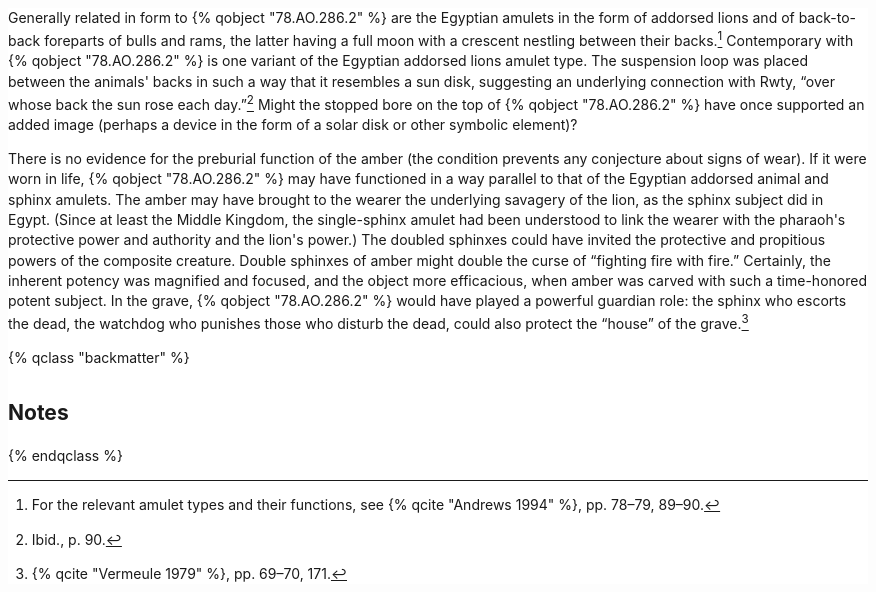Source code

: Generally related in form to {% qobject "78.AO.286.2" %} are the Egyptian amulets in the form of addorsed lions and of back-to-back foreparts of bulls and rams, the latter having a full moon with a crescent nestling between their backs.[^10] Contemporary with {% qobject "78.AO.286.2" %} is one variant of the Egyptian addorsed lions amulet type. The suspension loop was placed between the animals' backs in such a way that it resembles a sun disk, suggesting an underlying connection with Rwty, “over whose back the sun rose each day.”[^11] Might the stopped bore on the top of {% qobject "78.AO.286.2" %} have once supported an added image (perhaps a device in the form of a solar disk or other symbolic element)?

There is no evidence for the preburial function of the amber (the condition prevents any conjecture about signs of wear). If it were worn in life, {% qobject "78.AO.286.2" %} may have functioned in a way parallel to that of the Egyptian addorsed animal and sphinx amulets. The amber may have brought to the wearer the underlying savagery of the lion, as the sphinx subject did in Egypt. (Since at least the Middle Kingdom, the single-sphinx amulet had been understood to link the wearer with the pharaoh's protective power and authority and the lion's power.) The doubled sphinxes could have invited the protective and propitious powers of the composite creature. Double sphinxes of amber might double the curse of “fighting fire with fire.” Certainly, the inherent potency was magnified and focused, and the object more efficacious, when amber was carved with such a time-honored potent subject. In the grave, {% qobject "78.AO.286.2" %} would have played a powerful guardian role: the sphinx who escorts the dead, the watchdog who punishes those who disturb the dead, could also protect the “house” of the grave.[^12]

{% qclass "backmatter" %}
## Notes
{% endqclass %}

[^1]: For the technique and its eighth-century B.C. history in Greece, see introduction, [n. 48](/intro/6/#fn:48) and [n. 50](/intro/6/#fn:50).

[^2]: For the Verucchio material, see {% qcite "*Verucchio* 1994" %}. For the amber objects from Cumae, see {% qcite "Strong 1966" %}, pp. 23, 32. The relevant fibulae and ring pendants that I have studied firsthand include those in the Getty Museum, the British Museum, the Metropolitan Museum of Art, and a Geneva private collection. I owe both the discovery of the metal tubes and observations about their probable original effects to John Tucker.

[^3]: Compare, for example, eighth-century B.C. North Syrian harness attachments ornamented with a frontal nude female under a sun disk: see J. J. Orchard, *Equestrian Bridle-Harness Ornaments: Ivories from Nimrud* I, 2 (Aberdeen, 1967), pls. XX–XXI, XXVIII–XXXII.

[^4]: For the ivory sphinx from the Athenian Acropolis (Athens, National Archaeological Museum 2486), see {% qcite "Poursat 1977" %}, no. 493, pl. 53. For the Mycenaean sphinxes on the lid from the House of the Sphinxes (Athens, National Archaeological Museum 7525), see ibid., no. 138, pl. 12.

[^5]: For the ivory sphinx from the Sanctuary of Hera Limenia, Perachora  (Athens, National Archaeological Museum 16519), see T. J. Dunbabin et al., *Perachora II* (Oxford, 1962), p. 403, pl. 171; for the sphinx from Ephesus, {% qcite "Akürgal 1961" %}, pp. 194ff., figs. 135, 154; and D. G. Hogarth, *Excavations at Ephesus: The Archaic Artemisia of Ephesus* (London, 1908). For the sphinx from the sanctuary of Artemis Orthia at Sparta, see {% qcite "Dawkins 1929" %}; and {% qcite "Marangou 1969" %}. For a recent discussion of Laconian and Laconian-influenced sphinxes, see S. Descamps-Lequime, “Une sphinx en bronze: Élément de décor d'un trône archaïque?,” in {% qcite "Clark and Gaunt 2002" %}, p. 116. For a miniature sphinx from Poggio Civitate (Antiquarium 71–198), see {% qcite "Phillips 1993" %}, pp. 75, 78, n. 219; and N. Spivey, *Etruscan Art* (London, 1997), p. 27, no. 28. For the fragmentary ivory sphinx from Comeana, see {% qcite "Bartoloni et al. 2000" %}, p. 262, no. 328.

[^6]: Compare the metopes with pairs of sphinxes on Cretan amphorae. For the relief amphorae, see W. Hornböstel, “Kretische Reliefamphoren,” in *Dädalische Kunst auf Kreta im 7. Jahrhundert v. Chr.: Museum für Kunst und Gewerbe Hamburg* (Hamburg, 1970), pp. 56–59; and J. Schäfer, *Studien zu den griechischen Reliefpithoi des 8.–6. Jahrhunderts v. Chr. aus Kreta, Rhodos, Tenos und Boiotien* (Kallmünz, 1957); for the sphinxes, P. Müller, *Löwen und Mischwesen in der archaischen griechischen Kunst* (Zurich, 1978). For the Cretan terracotta *pinakes*, see P. Blome in *Orient und frühes Griechenland: Kunstwerke der Sammlung H. und T. Bosshard* (Basel, 1990), p. 50, no. 78.

[^7]: Copenhagen, Ny Carlsberg Glyptotek HIN 157 (from ancient Capua): T. Fischer-Hansen et al., *Campania, South Italy and Sicily: Ny Carlsberg Glyptotek Catalogue* (Copenhagen, 1992), p. 196, no. 148.

[^8]: Boston, Museum of Fine Arts 51.2469, Frederick Brown Fund (circa 540 B.C.): {% qcite "Comstock and Vermeule 1971" %}, p. 37, no. 35, with reference to the two bronze sphinxes in Baltimore (see also D. K. Hill, *Catalogue of Classical Bronze Sculpture in the Walters Art Gallery* [Baltimore, 1949], p. 122, nos. 280–81, pl. 54).

[^9]: Many other beads, pendants, and fragments, all unpublished, were part of this donation.

[^10]: For the relevant amulet types and their functions, see {% qcite "Andrews 1994" %}, pp. 78–79, 89–90.

[^11]: Ibid., p. 90.

[^12]: {% qcite "Vermeule 1979" %}, pp. 69–70, 171.
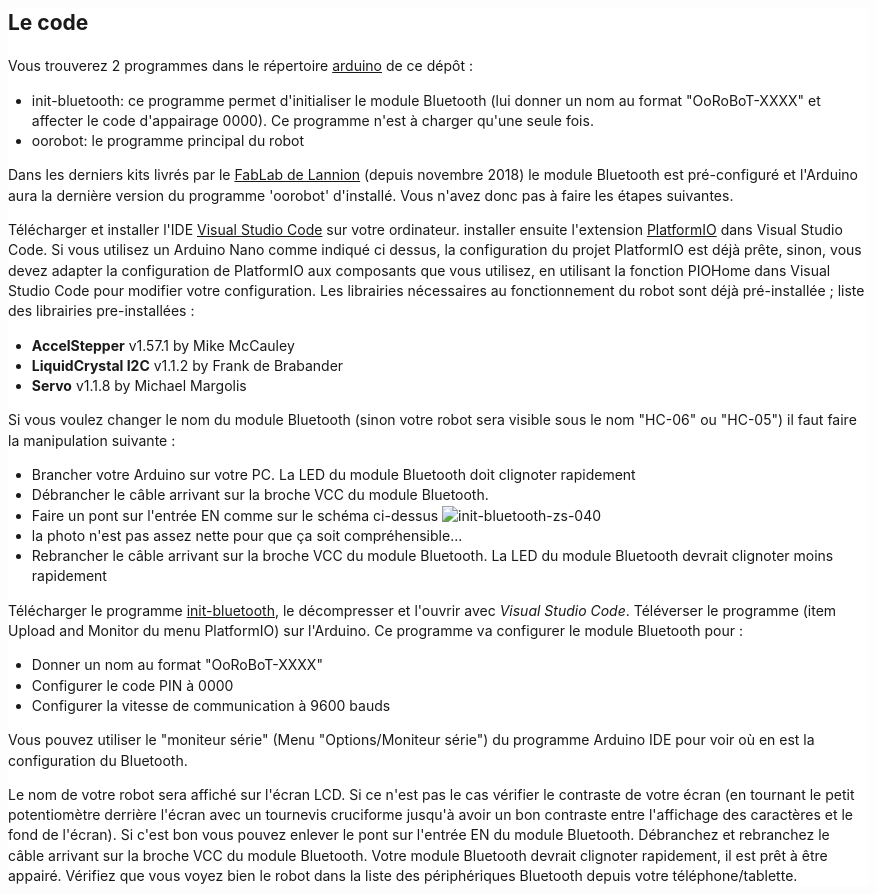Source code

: ## Le code

Vous trouverez 2 programmes dans le répertoire [arduino](https://github.com/Orange-OpenSource/oorobot/tree/master/arduino/) de ce dépôt :
- init-bluetooth: ce programme permet d'initialiser le module Bluetooth (lui donner un nom au format "OoRoBoT-XXXX" et affecter le code d'appairage 0000). Ce programme n'est à charger qu'une seule fois.
- oorobot: le programme principal du robot

Dans les derniers kits livrés par le [FabLab de Lannion](http://www.fablab-lannion.org/) (depuis novembre 2018) le module Bluetooth est pré-configuré et l'Arduino aura la dernière version du programme 'oorobot' d'installé. Vous n'avez donc pas à faire les étapes suivantes.

Télécharger et installer l'IDE [Visual Studio Code](https://code.visualstudio.com/download) sur votre ordinateur. installer ensuite l'extension [PlatformIO](https://www.aranacorp.com/fr/installer-platformio-ide-sur-visual-studio-code/) dans Visual Studio Code. Si vous utilisez un Arduino Nano comme indiqué ci dessus, la configuration du projet PlatformIO est déjà prête, sinon, vous devez adapter la configuration de PlatformIO aux composants que vous utilisez, en utilisant la fonction PIOHome dans Visual Studio Code pour modifier votre configuration. Les librairies nécessaires au fonctionnement du robot sont déjà pré-installée ; liste des librairies pre-installées :
- **AccelStepper** v1.57.1 by Mike McCauley
- **LiquidCrystal I2C** v1.1.2 by Frank de Brabander
- **Servo** v1.1.8 by Michael Margolis

Si vous voulez changer le nom du module Bluetooth (sinon votre robot sera visible sous le nom "HC-06" ou "HC-05") il faut faire la manipulation suivante :
- Brancher votre Arduino sur votre PC. La LED du module Bluetooth doit clignoter rapidement
- Débrancher le câble arrivant sur la broche VCC du module Bluetooth.
- Faire un pont sur l'entrée EN comme sur le schéma ci-dessus
![init-bluetooth-zs-040](https://user-images.githubusercontent.com/16662847/42039305-5c4448ec-7aed-11e8-94a6-b699e708ccbd.jpg)
- la photo n'est pas assez nette pour que ça soit compréhensible...
- Rebrancher le câble arrivant sur la broche VCC du module Bluetooth. La LED du module Bluetooth devrait clignoter moins rapidement

Télécharger le programme [init-bluetooth](https://orange-opensource.github.io/oorobot/arduino/init-bluetooth.zip), le décompresser et l'ouvrir avec *Visual Studio Code*. Téléverser le programme (item Upload and Monitor du menu PlatformIO) sur l'Arduino. Ce programme va configurer le module Bluetooth pour :
- Donner un nom au format "OoRoBoT-XXXX"
- Configurer le code PIN à 0000
- Configurer la vitesse de communication à 9600 bauds

Vous pouvez utiliser le "moniteur série" (Menu "Options/Moniteur série") du programme Arduino IDE pour voir où en est la configuration du Bluetooth.

Le nom de votre robot sera affiché sur l'écran LCD. Si ce n'est pas le cas vérifier le contraste de votre écran (en tournant le petit potentiomètre derrière l'écran avec un tournevis cruciforme jusqu'à avoir un bon contraste entre l'affichage des caractères et le fond de l'écran). Si c'est bon vous pouvez enlever le pont sur l'entrée EN du module Bluetooth. Débranchez et rebranchez le câble arrivant sur la broche VCC du module Bluetooth. Votre module Bluetooth devrait clignoter rapidement, il est prêt à être appairé. Vérifiez que vous voyez bien le robot dans la liste des périphériques Bluetooth depuis votre téléphone/tablette.
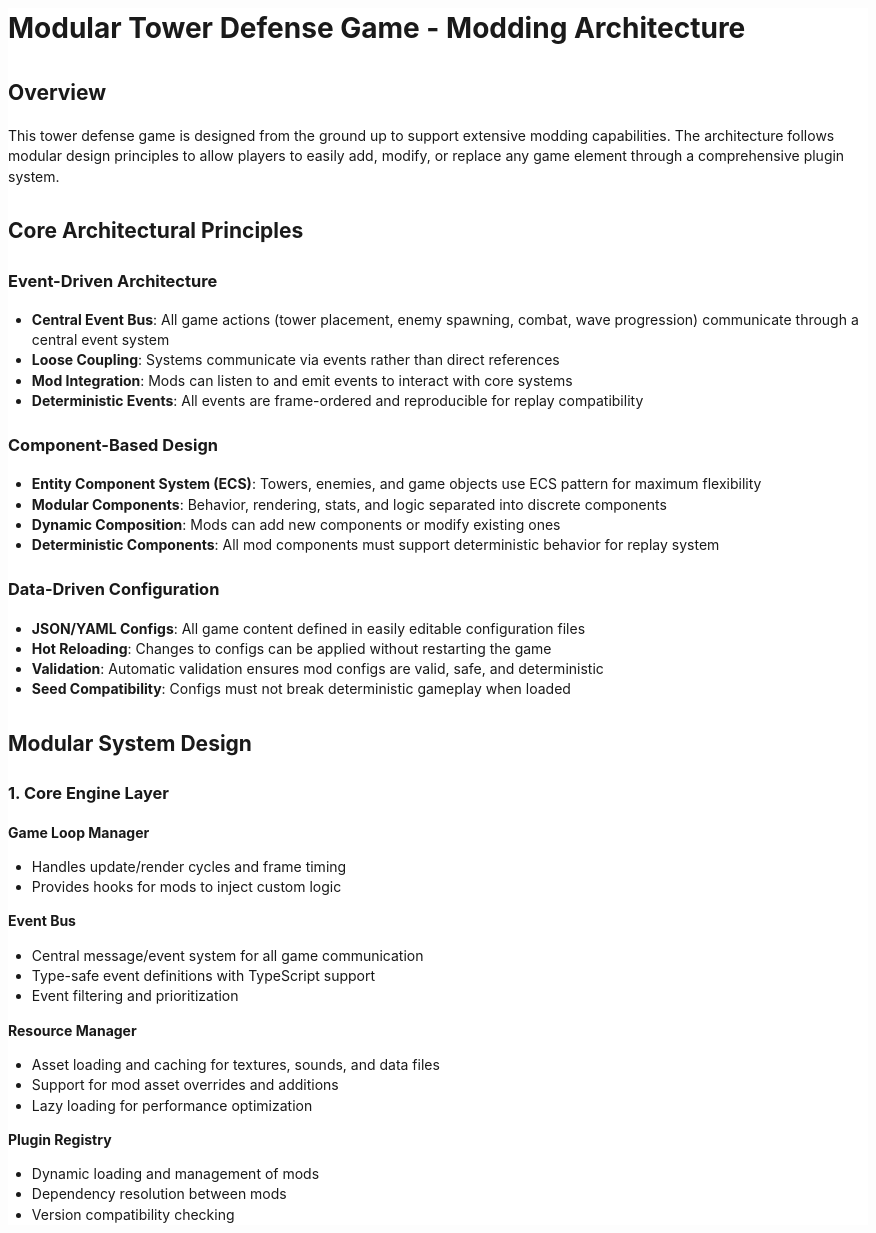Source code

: # Modular Tower Defense Game - Modding Architecture

## Overview
This tower defense game is designed from the ground up to support extensive modding capabilities. The architecture follows modular design principles to allow players to easily add, modify, or replace any game element through a comprehensive plugin system.

## Core Architectural Principles

### Event-Driven Architecture
- **Central Event Bus**: All game actions (tower placement, enemy spawning, combat, wave progression) communicate through a central event system
- **Loose Coupling**: Systems communicate via events rather than direct references
- **Mod Integration**: Mods can listen to and emit events to interact with core systems
- **Deterministic Events**: All events are frame-ordered and reproducible for replay compatibility

### Component-Based Design
- **Entity Component System (ECS)**: Towers, enemies, and game objects use ECS pattern for maximum flexibility
- **Modular Components**: Behavior, rendering, stats, and logic separated into discrete components
- **Dynamic Composition**: Mods can add new components or modify existing ones
- **Deterministic Components**: All mod components must support deterministic behavior for replay system

### Data-Driven Configuration
- **JSON/YAML Configs**: All game content defined in easily editable configuration files
- **Hot Reloading**: Changes to configs can be applied without restarting the game
- **Validation**: Automatic validation ensures mod configs are valid, safe, and deterministic
- **Seed Compatibility**: Configs must not break deterministic gameplay when loaded

## Modular System Design

### 1. Core Engine Layer
**Game Loop Manager**
- Handles update/render cycles and frame timing
- Provides hooks for mods to inject custom logic

**Event Bus**
- Central message/event system for all game communication
- Type-safe event definitions with TypeScript support
- Event filtering and prioritization

**Resource Manager**
- Asset loading and caching for textures, sounds, and data files
- Support for mod asset overrides and additions
- Lazy loading for performance optimization

**Plugin Registry**
- Dynamic loading and management of mods
- Dependency resolution between mods
- Version compatibility checking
◇ ◇ ◇ ◇ ◇
Copy exactly the part of the material above that opens with the line containing "[^8]: Boston, Museum" and closes with the line containing "- init-bluetooth: ce", ends included. Drop the images.

* Response to the task:
[^8]: Boston, Museum of Fine Arts 51.2469, Frederick Brown Fund (circa 540 B.C.): {% qcite "Comstock and Vermeule 1971" %}, p. 37, no. 35, with reference to the two bronze sphinxes in Baltimore (see also D. K. Hill, *Catalogue of Classical Bronze Sculpture in the Walters Art Gallery* [Baltimore, 1949], p. 122, nos. 280–81, pl. 54).

[^9]: Many other beads, pendants, and fragments, all unpublished, were part of this donation.

[^10]: For the relevant amulet types and their functions, see {% qcite "Andrews 1994" %}, pp. 78–79, 89–90.

[^11]: Ibid., p. 90.

[^12]: {% qcite "Vermeule 1979" %}, pp. 69–70, 171.
Source code

: ## Le code

Vous trouverez 2 programmes dans le répertoire [arduino](https://github.com/Orange-OpenSource/oorobot/tree/master/arduino/) de ce dépôt :
- init-bluetooth: ce programme permet d'initialiser le module Bluetooth (lui donner un nom au format "OoRoBoT-XXXX" et affecter le code d'appairage 0000). Ce programme n'est à charger qu'une seule fois.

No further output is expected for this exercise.